Segmentation annotation records:
★ ★ ★
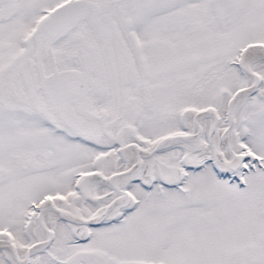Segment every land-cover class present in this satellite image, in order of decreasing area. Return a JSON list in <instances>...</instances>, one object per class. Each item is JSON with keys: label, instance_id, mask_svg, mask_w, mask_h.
I'll return each instance as SVG.
<instances>
[{"label": "snow or ice", "instance_id": "1", "mask_svg": "<svg viewBox=\"0 0 264 264\" xmlns=\"http://www.w3.org/2000/svg\"><path fill=\"white\" fill-rule=\"evenodd\" d=\"M0 264H264V0H0Z\"/></svg>", "mask_w": 264, "mask_h": 264}]
</instances>
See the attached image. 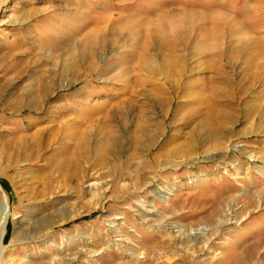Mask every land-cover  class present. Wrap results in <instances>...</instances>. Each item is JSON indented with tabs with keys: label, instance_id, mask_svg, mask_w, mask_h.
<instances>
[{
	"label": "rangeland",
	"instance_id": "obj_1",
	"mask_svg": "<svg viewBox=\"0 0 264 264\" xmlns=\"http://www.w3.org/2000/svg\"><path fill=\"white\" fill-rule=\"evenodd\" d=\"M0 264H264V0H0Z\"/></svg>",
	"mask_w": 264,
	"mask_h": 264
},
{
	"label": "bare ground",
	"instance_id": "obj_2",
	"mask_svg": "<svg viewBox=\"0 0 264 264\" xmlns=\"http://www.w3.org/2000/svg\"><path fill=\"white\" fill-rule=\"evenodd\" d=\"M185 34L186 33H184V32H180V37H179V44H180V46L181 47H184V44H186L187 43V41H186V39H184V36H185ZM204 41V40H203ZM209 41H210V38H209ZM215 42V41H214ZM216 42H217V40H216ZM238 43V42H237ZM241 43V42H240ZM175 44V43H174ZM207 44V43H206ZM242 44V43H241ZM217 45V44H216ZM216 47V46H215ZM242 47V46H241ZM216 52H219V53H217V56L218 55H220V56H223V55H221L222 54V51H221V49L219 48L218 49V51H216ZM175 57H178L180 60H181V57L179 56V55H175ZM231 58V57H230ZM177 60V59H176ZM179 60V61H180ZM174 61V60H173ZM171 62L170 63V65L171 66H173L174 68H176L178 71H180L179 69H178V65H176V62ZM220 64H217L216 65V67H215V70L216 71H218L219 69H220ZM170 67V66H169ZM258 73V72H257ZM255 74L254 76L256 77V78H259V74ZM261 76V75H260ZM253 78V77H252ZM255 78V79H256ZM149 138H151V139H153L152 141H150L149 140ZM155 138H156V135H154V134H148V137L146 138V140H148L146 143L148 144L147 146H148V148H147V150H150L154 145H155ZM145 145V144H144ZM101 148V149H100ZM88 151H89V149H88V147H87V143H85V140L83 139V138H80V139H78L76 142H75V146H73V149L71 150V152H72V154H70L69 156H68V158H67V160L64 162V163H66L65 165L64 164H62L61 165V161H59V162H57L55 165H52V167H51V169L50 170H48L47 171V173L48 174H50V172L51 171H55V172H58V173H61V172H63V170L64 169H66V166L68 165V167L70 166V165H74V166H76V164H79V161L81 160L80 158H82V160H87V155H88ZM144 151V150H143ZM174 151V150H173ZM172 151V153H174ZM107 152H108V146H106V145H101V146H99L97 149H96V152L94 153V152H90L91 154H94V156H95V160H94V163L96 164V166H98V165H101V166H104V165H106V164H108V173L110 174L111 172H114L115 171V169L117 168L116 167V165H114V164H112V165H109V163H110V160H109V158H108V156H107ZM76 154H78V159L75 157L76 156ZM80 155V156H79ZM164 156V153L163 152H155V153H153V154H151V156H150V162L149 163H151V160L152 161H154L155 162V166L157 167V165L159 164V163H161V156ZM75 163V164H74ZM116 163V162H115ZM158 163V164H157ZM148 168H151V167H148ZM54 172V173H55ZM53 173V174H54ZM75 177V176H74ZM73 177V178H74ZM142 177V176H141ZM52 179V178H51ZM112 182H113V180H112ZM5 202V201H4ZM3 208H2V210L3 209H5V206L3 205L2 206ZM143 217V216H142ZM146 217V216H145Z\"/></svg>",
	"mask_w": 264,
	"mask_h": 264
},
{
	"label": "trees",
	"instance_id": "obj_3",
	"mask_svg": "<svg viewBox=\"0 0 264 264\" xmlns=\"http://www.w3.org/2000/svg\"><path fill=\"white\" fill-rule=\"evenodd\" d=\"M1 185L4 187V185L1 183Z\"/></svg>",
	"mask_w": 264,
	"mask_h": 264
}]
</instances>
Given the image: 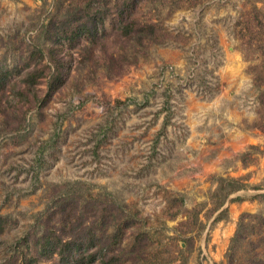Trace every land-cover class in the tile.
I'll return each instance as SVG.
<instances>
[{"label":"rangeland","instance_id":"obj_1","mask_svg":"<svg viewBox=\"0 0 264 264\" xmlns=\"http://www.w3.org/2000/svg\"><path fill=\"white\" fill-rule=\"evenodd\" d=\"M55 1L0 0V66L24 71ZM194 2L142 0L136 13L184 43L142 50L108 18L109 36L89 57L88 40L67 49L69 75L49 98L47 75L30 89L20 84L23 96L0 91V264H22L65 192L142 217L145 259L125 264H231L240 215L264 218V0ZM218 176L243 187L215 210ZM175 193L184 205L166 220ZM257 221L245 218L232 264L264 253ZM132 241L128 234L121 248Z\"/></svg>","mask_w":264,"mask_h":264},{"label":"trees","instance_id":"obj_2","mask_svg":"<svg viewBox=\"0 0 264 264\" xmlns=\"http://www.w3.org/2000/svg\"><path fill=\"white\" fill-rule=\"evenodd\" d=\"M193 4L194 1L191 0ZM142 0H56L53 10L47 16V21L38 30V45L29 53V63L24 71L16 68L0 66V91L9 88L20 96V84L30 89L47 75V91L45 99L49 98L66 80L70 71V61L67 49L80 48L83 40H88L85 46L86 56L89 48L108 37L105 20L110 18V24L117 36L140 47L142 50L155 45L169 42L184 43L179 34L170 32L162 21L139 20L136 13ZM132 44V45H133ZM45 60L47 64H43ZM33 61V64L31 62ZM48 72L45 74V69ZM20 72L18 80L12 77L15 71ZM217 186L210 198L216 200L217 210L223 205L229 194L240 190L243 184L234 178L218 176ZM170 194V193H168ZM183 196L175 193L169 196L167 207L163 213L166 220H173L182 211ZM125 205L113 200L107 204L101 202V209L92 198L67 192L48 207V216L38 226L28 244L30 249L23 253L22 264H39L47 260V264H125L145 259L146 248L149 245L148 232L142 231V217L138 213H127ZM221 210L215 220L224 216ZM257 219L259 225L264 224L257 215L241 214L233 237L230 239L227 259L233 262L232 249L236 242L244 238L242 228L246 226L245 218ZM197 218V217H195ZM109 228L111 229L110 231ZM257 229H259L257 225ZM253 230L254 232L257 231ZM133 236L128 249L121 248V243L127 235ZM28 243L27 239H24ZM190 243V242H189ZM192 247V243L189 244ZM120 250V253L114 250ZM253 264H264V253Z\"/></svg>","mask_w":264,"mask_h":264}]
</instances>
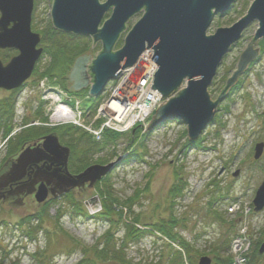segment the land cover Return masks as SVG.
Instances as JSON below:
<instances>
[{
  "label": "rangeland",
  "instance_id": "rangeland-1",
  "mask_svg": "<svg viewBox=\"0 0 264 264\" xmlns=\"http://www.w3.org/2000/svg\"><path fill=\"white\" fill-rule=\"evenodd\" d=\"M106 1L100 0L102 4ZM254 1L237 0L230 13L224 17L218 15L214 18L207 35L210 36L218 28L231 27L247 13ZM35 6L32 27L34 26L38 30L35 32L39 33L48 29L46 21L50 18L53 0H42V3L39 2ZM141 16L142 13L134 16L127 23V31L117 42L114 51L120 50V43ZM106 18L109 20V15ZM104 23L105 20L98 29ZM258 28V21L250 25L218 69L213 85L208 91L211 100L215 102L225 90L216 108L218 112H215L211 124L206 128L207 132L199 138L200 148L194 149L192 146L187 153L181 152V146L184 144L189 146L190 142L187 126L179 120H171L159 125L154 133H145L147 124L153 119V113L143 115L144 122H138L134 127L127 128L125 134L120 135V139L116 141L117 145L107 146L106 139L100 140L106 138L107 134L116 133L113 125L106 123L113 114L106 117L96 115L98 120L94 127L90 128L95 117L88 123L87 128L78 131L79 137L87 129L86 132L100 141L90 143L88 134L87 138L86 136L82 138V141H77V136L61 138L62 145L68 147L71 152L68 170L73 176L81 174L79 172H84L94 165L114 163V167L94 186H90L88 182L82 188H75L73 193L56 199L48 197L45 205H42L44 202L39 203L35 196L27 198L22 202L23 205L16 209L0 204V264H79L84 258L91 260L95 257L96 246L99 245V250L102 248L107 231L113 236L109 237L111 245L114 244L117 249L123 248L127 264H146L155 257L158 260L163 249L168 252L171 248H175L184 252L177 244L154 229L158 219H167L171 214L182 220L175 231L195 244L196 258L201 254L214 261V249H219V245L233 241L238 233L248 236L251 240L252 253L249 255L252 258L255 250L261 245L259 243L264 241V210L255 213L254 202L252 203L257 188L264 180V153L260 159H254L256 143L264 140V55L263 57L259 55L247 75L240 79L241 82L239 80L241 83L239 87L231 90L226 86L228 78L237 70L240 54L246 47L252 45L261 53L258 41L253 40ZM64 35L68 34L64 32ZM75 42L86 50L81 56H91L95 59L102 51V43L95 42L94 45L91 37L76 39L68 44L73 45L72 43ZM64 43L63 39L60 42L56 41L58 46ZM15 55L14 50L0 51V59L7 63ZM48 61L49 55L45 53V58L37 66L35 75L22 92L13 95L0 91L1 102L11 101L12 98L18 101L12 122V131L15 129L13 132H17V138L21 140L18 141L17 146L23 142L38 143L36 141L38 137L24 140L30 138L31 132L34 131L23 129L21 122L23 114L31 118L34 116L37 118V112L45 115L47 97L45 102L41 103V91L49 89L60 91L62 78L70 88V71L61 73L62 77L40 76L49 68L51 61ZM142 61L140 60L133 73H128L130 69H123L118 74L123 76L118 78L116 85L109 82L112 89L106 87L111 94L107 95L105 104L109 105L112 102L118 86L122 85L119 92L124 94L127 86L140 85L147 72L143 67L148 63L147 60L141 63ZM91 63L92 60L90 65ZM126 74L128 76L124 78ZM139 76H142L141 79ZM79 95L85 97L86 94L83 92ZM52 96L48 105L55 108L57 106L55 98L65 103L68 101L60 93ZM91 104L92 102H87V106ZM37 105H39L38 111L35 109ZM146 109L150 111L152 106L150 108L145 106L144 111ZM104 120L106 124L103 123ZM38 121L42 122L39 118ZM45 123L48 128L59 125V122H52L51 119L44 121L42 125L36 126L38 134L47 131ZM7 134L5 128L0 130V146L4 144ZM6 147L4 145L0 148V167L1 162L3 166L8 159L4 155ZM75 151H81L83 155L77 156ZM130 159L133 160L127 164L126 161ZM80 165L85 166L83 170L79 169ZM237 172H240V175L236 178L232 177ZM180 182L186 184V189L170 209L169 190ZM108 187H112L110 192L120 199L119 202L112 204L111 208L116 215L111 214V216L107 215V209L103 207L101 199V196H106ZM130 198L135 201L132 213L123 204ZM242 201L251 204V223L246 208L236 215L228 211L230 205L235 206ZM102 214L105 216H101ZM109 218L113 219L112 222L108 220ZM242 224H250L245 232ZM132 227H136L138 232L135 233ZM85 250L88 251L86 255L83 254ZM224 256L222 255V259ZM196 260V263L200 261L199 256ZM230 260L233 264L232 259ZM261 261L264 262V259ZM213 263L216 264L215 261ZM97 264L120 263L108 258L106 261H98Z\"/></svg>",
  "mask_w": 264,
  "mask_h": 264
},
{
  "label": "water",
  "instance_id": "water-1",
  "mask_svg": "<svg viewBox=\"0 0 264 264\" xmlns=\"http://www.w3.org/2000/svg\"><path fill=\"white\" fill-rule=\"evenodd\" d=\"M99 1H54L52 14L57 29L91 37L94 45L95 42H102V51L95 59L84 56L75 62L70 73L73 90L90 87L92 96H100L124 67L134 65L144 49L153 48L155 54L152 60L158 63V71L152 90L158 91L159 96H167L181 86L182 79L189 80L178 97L171 98L157 110L148 129L180 119L187 126L189 138L196 141L211 124L225 90L215 102L211 100L208 86L213 83L224 56L256 21L259 28L254 42L264 38V0H255L244 17L229 28H218L210 36H207V31L214 18L226 16L236 0H107L103 4ZM6 7L16 8L8 0H0V10ZM32 8L33 0L20 1L23 19L17 23V28L28 39V45L23 44L17 32L8 29L11 20L3 18L0 22V48L20 51V55L6 68L0 64V75H4L0 76V88L12 90L20 87L31 77L42 54V49L37 50L40 37L32 33L30 27ZM110 9H113L112 17L102 29H98ZM140 13L142 16L131 28L123 47L114 51L118 39L125 32L126 23ZM259 54V50L252 45L244 50L237 70L227 80V89L257 60ZM7 74L10 77L6 78ZM263 152L264 143L258 144L255 159H260ZM70 153L69 148L60 144L56 134L44 137L39 145L28 147L13 163L10 174L0 176V200L7 197L6 191L11 185L27 190L29 194L34 193L37 201L43 203L50 192L57 197L82 188L88 182L94 186L114 167V163L94 165L73 176L68 170ZM238 175L239 172L235 173V176ZM254 204L257 212L264 208V183ZM263 252L264 244L260 248V253ZM199 264H212V260L203 257Z\"/></svg>",
  "mask_w": 264,
  "mask_h": 264
},
{
  "label": "trees",
  "instance_id": "trees-1",
  "mask_svg": "<svg viewBox=\"0 0 264 264\" xmlns=\"http://www.w3.org/2000/svg\"><path fill=\"white\" fill-rule=\"evenodd\" d=\"M44 31L45 32H42L43 34L42 42H44V44H48L45 53L49 55V59L51 63H50L49 68L45 71L46 73L44 72L40 76L41 77H45V76L62 77L61 73H64V72L68 73L71 70V67L74 64V61L76 60V58L86 52L85 48H83L80 45H77L76 42L72 43L73 45L68 44V43L74 42L76 39H80L81 37L76 38L75 36L64 35V33L54 32L52 31V29H47ZM62 39L65 40V43L62 46L60 45L58 46L56 44V41L59 40L60 42L62 41ZM66 39H69L71 41H67ZM262 47L264 50V42L262 43ZM61 85L62 87L64 86L63 87L64 89L69 90L63 78L61 81ZM14 108L15 106L12 100L0 103V130L4 129L3 127H1V125L4 124L3 122H5L7 125L12 126V122L14 118V110H15ZM38 113L40 115L39 118L42 121H45L46 118L43 115H41L40 112ZM5 130L8 133L11 130V128H5ZM30 131H34V133L31 132L32 136L24 140H31L32 138H37L40 136V134L37 133L36 128L30 129ZM59 133H60L61 138H64L66 136L76 137L78 135V129L74 127H69V128L63 129ZM184 134L186 133L184 132ZM84 135L87 136V134L83 133V136L82 137L77 136L76 140L82 141V138L84 137ZM118 137L119 135H115L113 133L107 134L105 138L106 139L105 145L107 146H110L113 144L117 145L116 141L119 140ZM18 139L21 142L20 138ZM76 154L77 156H80V154L83 155L81 151H77V152L75 151V155ZM132 160L133 159L127 160L126 161L127 164L131 162ZM81 163L84 164V162L82 161ZM84 167H85L84 165H81L79 166V169L82 170ZM110 188L112 187H108L107 194L106 196L104 195L105 197L101 196L103 207L107 209L108 216H111V214L116 215L111 207L113 203L119 202L120 200L117 196H115L114 194H112V192H110ZM185 189H186V184L184 182L176 183L172 186V188L169 190V195H168V201L170 202V206H171L170 209H172V204L174 205L176 201L178 200L177 198L182 196ZM138 193H140L139 190H138ZM123 204L130 211V213L133 212L132 206L135 204V201L132 198L126 200V202H124ZM101 216H105V214H102ZM108 220L112 222L113 219L109 218ZM136 221H139V219H136ZM181 221L182 220H180L179 217L171 214L170 216L167 217V219L166 218H162L160 220L158 219L157 222L154 224V227H155L154 229L157 232L161 233L163 236L167 237L173 243L177 244L185 253L175 248H171L168 252L164 251L163 249L160 252L161 255L158 260H156V257H155L154 258L155 261L154 260L147 261L146 264H197L196 259L198 258V256L200 257L201 254L198 255L197 258L195 257V253H196L195 252L196 249L194 248L195 244L191 243V241H188L185 237H183L181 233L175 231V229L177 228L178 224L181 223ZM134 224L137 225L138 223H134ZM132 229L135 233L138 232V229H136V227H132ZM127 231H128V228H127ZM139 233L142 234L141 232ZM109 237L112 238L113 236L111 232L107 231L104 236V244L102 245V248H100L99 250L98 249L99 245L96 246V249L94 251L95 257L91 258V260L89 258H84L82 261H80L79 264H97L98 261H106L108 258H111L112 260H115L119 262L120 264H127V261H125L126 254L123 253L124 251H122L123 248L121 250V249H117V247L114 244L111 245ZM141 237H143V235H141ZM218 247L219 249H214L213 251L215 254L214 256L215 263L216 264H231V260H230L231 258L229 256H224L227 254L229 250L230 242L228 241L225 244H222L221 246L219 245ZM87 253L88 251L85 250V255ZM198 253L200 252L198 251ZM222 255L224 256L223 259H222ZM258 262H259V253L257 250H255L250 264H259Z\"/></svg>",
  "mask_w": 264,
  "mask_h": 264
},
{
  "label": "bare ground",
  "instance_id": "bare-ground-1",
  "mask_svg": "<svg viewBox=\"0 0 264 264\" xmlns=\"http://www.w3.org/2000/svg\"><path fill=\"white\" fill-rule=\"evenodd\" d=\"M9 3H11L12 5H14L16 8H11V9H8L7 7L2 10H0V22L3 18L5 19H9L11 20L10 21V24L8 26V29H11V31H14V32H17V34L20 35V37L22 38V42L23 44H26L28 45L29 41L28 39H26V37L23 35L22 32H20L17 28V23H21L22 22V15H21V10H20V1L21 0H8ZM54 1L53 0V5H54ZM39 2L42 3V0H33V8H32V14L31 16H35V12H34V8L36 7L35 5L38 4ZM100 4H102L100 1H99ZM99 4V5H100ZM253 4V3H252ZM251 4V5H252ZM251 5L249 6V8H251ZM248 8V10H250ZM52 10H53V7L50 11V18L47 22L48 24V29H52V31L54 32H58V31H61L59 29L56 28L55 24H54V18H53V14H52ZM247 10V12H249ZM112 11V12H111ZM112 14H113V9H110L107 13H105V15L103 16V19H102V22L100 25H102L103 21L105 20V22L108 20L106 18L107 15H109V19L112 17ZM141 14V13H140ZM247 14V13H246ZM245 14V15H246ZM244 15V16H245ZM243 16V17H244ZM241 19V18H240ZM239 19V20H240ZM104 25V24H103ZM30 27H31V31L34 28V26L32 27V24H30ZM103 26H101L99 29H102ZM127 23L125 25V32H123L120 36V38L118 39V42L122 39V35L124 33H126L127 31ZM67 33L68 35H71V36H75L74 33H69V32H65ZM215 32L213 34H210V35H214ZM208 36V35H207ZM126 39V38H125ZM125 39L122 41V43H120L121 45H124V42H125ZM264 39V38H263ZM254 40V38H253ZM259 41V40H258ZM264 41H262L261 43H259V45H261ZM98 43V42H97ZM102 43V42H100ZM248 48V47H247ZM233 48H231L229 50V52L232 50ZM0 51H7L6 49H3V48H0ZM229 52L224 56L223 58V61H222V64L224 63V61L226 60L227 58V55L229 54ZM155 54V50L153 48H147V49H144L142 54L139 56V58L133 63L134 65L132 66H126L124 67L123 69H131L135 66L136 63H139L140 64V60H143L141 63H143L145 60L148 61L147 65H144L145 67V70L147 71L146 74L148 76V74L150 73V75L148 76V78L145 79V82L147 81V84L149 86V89L151 90V98H150V101L148 103V105L146 106L147 108H150L152 106V109L149 111V110H145L144 113L145 115L146 114H149V113H153V117L157 114V111H154V109H159L162 105H166L168 103V101L171 99V98H174V97H178L180 95V93L188 86V78H185V79H182L181 80V83L178 87V89L176 88L172 93H170L169 95L167 96H164V95H160L159 96V92L158 91H155V90H152V86L154 85V77H155V73L158 71V63H156L155 61L152 60V57L154 56ZM242 54V53H241ZM241 54H240V57H241ZM15 57H18V55L16 54ZM239 57V59H240ZM0 64L2 65V67L6 68V66L8 65V63L3 60V59H0ZM0 76H4V75H0ZM117 76V75H116ZM123 75H118L114 80L112 81H116L117 78L119 77H122ZM217 76V75H216ZM10 77V75L7 74L6 78ZM215 79V78H214ZM241 79V75L240 77L237 79V81L235 82V84L230 88L231 90L235 89L236 87H239L241 84L239 83V80ZM111 81V82H112ZM70 82V81H69ZM213 84H210L208 86V91H209V88L210 86H212ZM74 84L73 83H70V87H73ZM122 87L121 86H118L115 90L116 94L114 95V97L112 98V102L107 105L105 104L104 106L101 107V110L105 113V115H107L108 113L110 114H113V122L115 123V126L119 125V126H122V122L124 120V118L128 115V106H127V101L129 100L130 97H132L133 93L136 91V89L134 87H131V86H127V90L126 92L123 94L122 92H119V88ZM122 95H118V94H121ZM108 94H111V92L105 87L102 94L100 95V97H106ZM232 94H230L231 96ZM105 101L106 98H105ZM1 103V101H0ZM134 103V102H133ZM132 103V104H133ZM73 108V109H72ZM138 108H141V106L139 105ZM59 109L61 110L58 114L56 113L55 115H53L52 119L55 121V122H59L62 120L63 117H69V112H70V109L73 111V113L75 115H77L79 113L78 110H82L80 108V106L78 104H76L75 106H70L68 104H66L65 102H62L59 106ZM216 112H218V109L215 110ZM15 112V110H14ZM72 113V114H73ZM73 114V118L71 120H62V121H70V125L72 127H76L78 122L75 121L76 119V116ZM115 115V116H114ZM134 116H137L138 118H140V120L143 121L142 119V116L143 114H141L139 111H135V115ZM96 120H98L96 117L94 118ZM179 121H181L180 119H178ZM152 122V121H151ZM150 123H148V127L150 126ZM4 124L1 125V127L3 128H11L12 126L11 125H7L5 122H3ZM159 126V125H158ZM157 126V127H158ZM61 129L63 130L62 126H60ZM148 127L145 128V133H154L155 128H152V129H148ZM144 131V130H143ZM207 132V129H204L201 134H205ZM188 140L189 141H192L189 137H188ZM198 141H201V139H199ZM199 142H193L192 146L196 147V148H200L201 147V144H197ZM112 146V145H110ZM192 146H188L187 144L185 145H182L181 146V152L185 151L186 153L188 152V150L190 151ZM13 167V163L8 167V168H3L2 166L0 167V176H3V175H6L9 173V171L12 169ZM45 169V168H44ZM46 170V169H45ZM11 172V171H10ZM49 173V171L47 172ZM10 174V173H9ZM20 185H22L21 183H19ZM54 186V185H53ZM9 195L11 196V199H13L14 201H21L22 200V196H24L23 193L27 194V195H30L29 193H27L28 191L27 190H20L18 189L17 187H13V186H9ZM24 191V192H23ZM7 198V197H6ZM5 198V199H6ZM1 208V207H0ZM85 255V251L83 253ZM157 260V259H156ZM155 261V259H154Z\"/></svg>",
  "mask_w": 264,
  "mask_h": 264
},
{
  "label": "built area",
  "instance_id": "built-area-1",
  "mask_svg": "<svg viewBox=\"0 0 264 264\" xmlns=\"http://www.w3.org/2000/svg\"><path fill=\"white\" fill-rule=\"evenodd\" d=\"M144 68L145 67H143V69ZM133 71H134L133 69H130V70H128V73L129 74L133 73ZM127 76H128V74L124 75V78ZM148 76H149V74H148ZM148 76H147V74H145V76H143L144 80L141 81L140 85L132 84L133 87L136 89V91L132 95L133 98H129V100L127 101L128 115L124 118V120L122 122V126H119V125L115 126V123L112 121L113 117H111L110 120L107 119V122H106L107 124H112L113 128H115V129L126 130L127 128L131 127L132 125H134L138 122H142V120H140V118H138L137 116H134V115H135V111H139L141 114L145 115L144 108H145V106H147V104L149 103L150 98H151V93L148 92L149 86L147 84V81L145 82V79L148 78ZM141 77L142 76H140L139 78L141 79ZM119 90H120V88H119ZM139 105L141 106V108H138ZM72 113H73V111L70 109L68 118H71V119L73 118L74 113L73 114ZM97 115L99 117H106L107 115H112V114L105 115L104 113H102V110H100ZM75 116L77 117L78 114ZM65 118H67V117L65 116ZM143 118H144V116H142V119ZM235 251L242 253V249H241V247H238V245L235 247ZM244 262H245V259H243L241 256L237 257V264H244Z\"/></svg>",
  "mask_w": 264,
  "mask_h": 264
},
{
  "label": "flooded vegetation",
  "instance_id": "flooded-vegetation-1",
  "mask_svg": "<svg viewBox=\"0 0 264 264\" xmlns=\"http://www.w3.org/2000/svg\"><path fill=\"white\" fill-rule=\"evenodd\" d=\"M252 66H254V64ZM23 149H24V146L20 147L19 151H14V152H11L9 149H7L6 153L4 155H5L6 159L7 158L8 159H7L6 163H4L3 166H2L3 162H1V166L3 168H8L14 162V159L18 158V156L21 154ZM7 156H9V157H7ZM6 192H8L6 200L5 201L4 200L0 201V204L8 205L9 207H12V208H15V209L19 208L20 206H22L23 205L22 202L25 201L27 198H31V197L34 198V195H27V194L23 193L24 196H22V200L21 201H14L13 199H11V196L9 195L10 190L8 189ZM12 214H14V213L12 212ZM260 255H261V259L264 258V253L260 254Z\"/></svg>",
  "mask_w": 264,
  "mask_h": 264
}]
</instances>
★ ★ ★
- _Aim_
Locate each line in the records that contains the string "built", and copy those lines in full.

- _Task output_
  "label": "built area",
  "instance_id": "built-area-1",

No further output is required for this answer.